あまりに重いので思わず目を通してみたら自分ひとりで抱えていたくないような内容だったから、ついパイロットの親友たちに話してみたのだ。
「大体、これいつの時代の台本だよ。いまどきナイフ使ってハイジャックする奴なんかいねーだろっ。それもダウンして捕縛だぁ? 
うちはサーカスじゃねぇんだぞっ!」
「鳥が一万羽も追ってきたら先に官制が気づいて指示出すに決まってるだろ、それに何だその鳥学者って、そんなもん都合よく
乗せるんじゃねぇっ!!」
 憤慨する親友たちにティアは自分のせいでもないのに小さくなり、
「いや、だって、空の上では何が起きるかわからないからって──ハイジャックだってバード・ストライクだって他人事じゃない
からって。それにダウン…急下降だって皆訓練することだしって」
「ダウンは上空で気圧が下がった時の緊急手段だっ!! 第一そんな鳥の集団が飛んでたら他の機だって墜落するだろっ」
「それに喧嘩上等はやめろって、客の命がかかってる時にそんなこと話してるバカがどこにいんだっ。非常事態時はクルー間の
連携は密になるのが当たり前だろ。こんな力づくなコクピットだからペイできねーことがしゃがしゃ言いやがるハイジャッカーに
まで嘗められんじゃねーかっ!」
「わ、わかったからふたりとも……」
「だーっ、もう、おまえな、俺はおまえが相談あるっていうから桂花との飯を後回しにして来てやったんだぞっ。どうして
くれんだ、俺が桂花と過ごせた時間をっ」
「俺だって航務課に出す書類置いてここに来たんだぞっ。これから書いたら残業だっ。明日もフライトなのに」
「ご、ごめん、本当に悪かったよ、ふたりとも」
「それにな、こんな時に官制がダウンしていーですよなんて言う訳ないだろ、無人探査機じゃあるまいし」
「こんなシナリオでドラマ作ったらパイロット全員辞表出すに決まってるぞ、ティアっ」
「ご、ごめん……」
 オーナーはすっかり小さくなってへこんだ。二人ともフライト帰りに来てくれたことを思うと本当に申し訳ない。

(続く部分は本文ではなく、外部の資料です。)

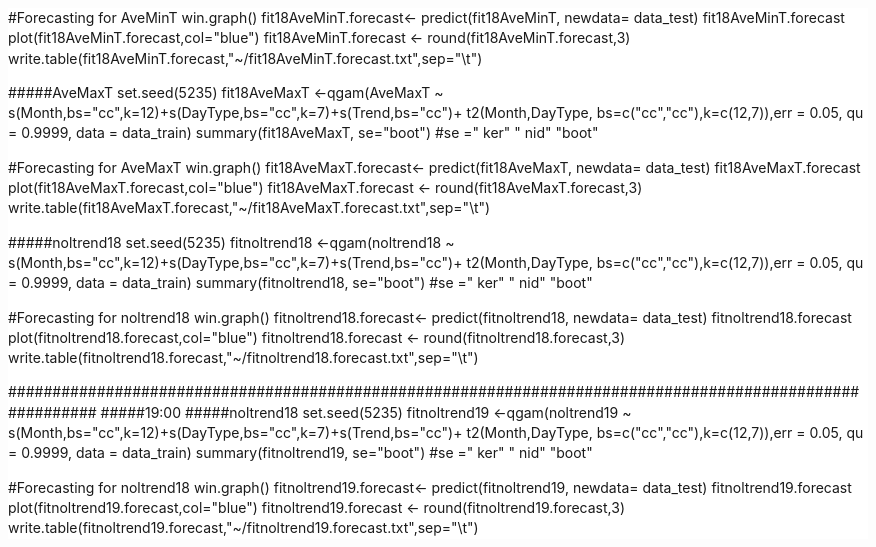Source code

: #Forecasting for AveMinT 
win.graph()
fit18AveMinT.forecast<- predict(fit18AveMinT, newdata= data_test)
fit18AveMinT.forecast
plot(fit18AveMinT.forecast,col="blue")
fit18AveMinT.forecast <- round(fit18AveMinT.forecast,3)
write.table(fit18AveMinT.forecast,"~/fit18AveMinT.forecast.txt",sep="\t")

#####AveMaxT
set.seed(5235)
fit18AveMaxT <-qgam(AveMaxT ~ s(Month,bs="cc",k=12)+s(DayType,bs="cc",k=7)+s(Trend,bs="cc")+
                      t2(Month,DayType, bs=c("cc","cc"),k=c(12,7)),err = 0.05, qu = 0.9999,
                    data = data_train)
summary(fit18AveMaxT, se="boot") #se =" ker" " nid" "boot"

#Forecasting for AveMaxT 
win.graph()
fit18AveMaxT.forecast<- predict(fit18AveMaxT, newdata= data_test)
fit18AveMaxT.forecast
plot(fit18AveMaxT.forecast,col="blue")
fit18AveMaxT.forecast <- round(fit18AveMaxT.forecast,3)
write.table(fit18AveMaxT.forecast,"~/fit18AveMaxT.forecast.txt",sep="\t")

#####noltrend18
set.seed(5235)
fitnoltrend18 <-qgam(noltrend18 ~ s(Month,bs="cc",k=12)+s(DayType,bs="cc",k=7)+s(Trend,bs="cc")+
                       t2(Month,DayType, bs=c("cc","cc"),k=c(12,7)),err = 0.05, qu = 0.9999,
                     data = data_train)
summary(fitnoltrend18, se="boot") #se =" ker" " nid" "boot"

#Forecasting for noltrend18 
win.graph()
fitnoltrend18.forecast<- predict(fitnoltrend18, newdata= data_test)
fitnoltrend18.forecast
plot(fitnoltrend18.forecast,col="blue")
fitnoltrend18.forecast <- round(fitnoltrend18.forecast,3)
write.table(fitnoltrend18.forecast,"~/fitnoltrend18.forecast.txt",sep="\t")

##########################################################################################################
#####19:00
#####noltrend18
set.seed(5235)
fitnoltrend19 <-qgam(noltrend19 ~ s(Month,bs="cc",k=12)+s(DayType,bs="cc",k=7)+s(Trend,bs="cc")+
                       t2(Month,DayType, bs=c("cc","cc"),k=c(12,7)),err = 0.05, qu = 0.9999,
                     data = data_train)
summary(fitnoltrend19, se="boot") #se =" ker" " nid" "boot"

#Forecasting for noltrend18 
win.graph()
fitnoltrend19.forecast<- predict(fitnoltrend19, newdata= data_test)
fitnoltrend19.forecast
plot(fitnoltrend19.forecast,col="blue")
fitnoltrend19.forecast <- round(fitnoltrend19.forecast,3)
write.table(fitnoltrend19.forecast,"~/fitnoltrend19.forecast.txt",sep="\t")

(でも文句言うわりによく記憶してるよなぁ。問題点全て出てるし)
 台本そのものが間違いだと言う点も抜かりなく。頼もしく思えたが、これ以上親友たちを怒らせる気はない。平身低頭謝って
ようやく許してもらい、
「ったく、勘弁してくれよな──あ、桂花、ごめんな、待たせて。すぐ行くからっ」
 即座に携帯電話を取り出して恋人に甘え声を出す柢王と、
「あーもー、うち帰ったら洗濯しないといけないのに」
 ぼやくアシュレイを見送った。
 
 天界航空オーナーの緊急事態は、ある意味、今日だったかも知れない──。